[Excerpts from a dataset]
————

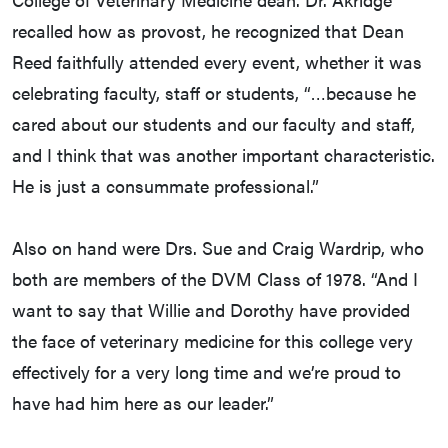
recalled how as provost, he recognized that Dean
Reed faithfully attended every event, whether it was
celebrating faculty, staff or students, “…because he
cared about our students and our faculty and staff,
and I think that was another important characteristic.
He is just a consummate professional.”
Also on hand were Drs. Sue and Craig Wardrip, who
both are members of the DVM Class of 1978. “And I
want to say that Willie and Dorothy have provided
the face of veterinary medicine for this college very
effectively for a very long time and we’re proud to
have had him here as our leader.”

————

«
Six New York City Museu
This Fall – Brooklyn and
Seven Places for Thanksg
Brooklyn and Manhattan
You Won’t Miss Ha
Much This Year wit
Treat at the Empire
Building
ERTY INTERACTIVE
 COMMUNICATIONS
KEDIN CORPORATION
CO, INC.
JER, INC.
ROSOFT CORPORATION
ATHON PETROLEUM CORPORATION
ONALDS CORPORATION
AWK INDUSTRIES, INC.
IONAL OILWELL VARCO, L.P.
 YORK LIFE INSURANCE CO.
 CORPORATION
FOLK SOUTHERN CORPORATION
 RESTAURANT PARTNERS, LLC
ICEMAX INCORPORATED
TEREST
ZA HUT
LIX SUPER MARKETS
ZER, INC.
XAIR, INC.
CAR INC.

————

Goal of the exercise » An exact copy of the lines above, from the one containing "Brooklyn and Manhattan" through the one containing "IONAL OILWELL VARCO, L.P.", is the whole of the answer.

Answer area »
Brooklyn and Manhattan
You Won’t Miss Ha
Much This Year wit
Treat at the Empire
Building
ERTY INTERACTIVE
 COMMUNICATIONS
KEDIN CORPORATION
CO, INC.
JER, INC.
ROSOFT CORPORATION
ATHON PETROLEUM CORPORATION
ONALDS CORPORATION
AWK INDUSTRIES, INC.
IONAL OILWELL VARCO, L.P.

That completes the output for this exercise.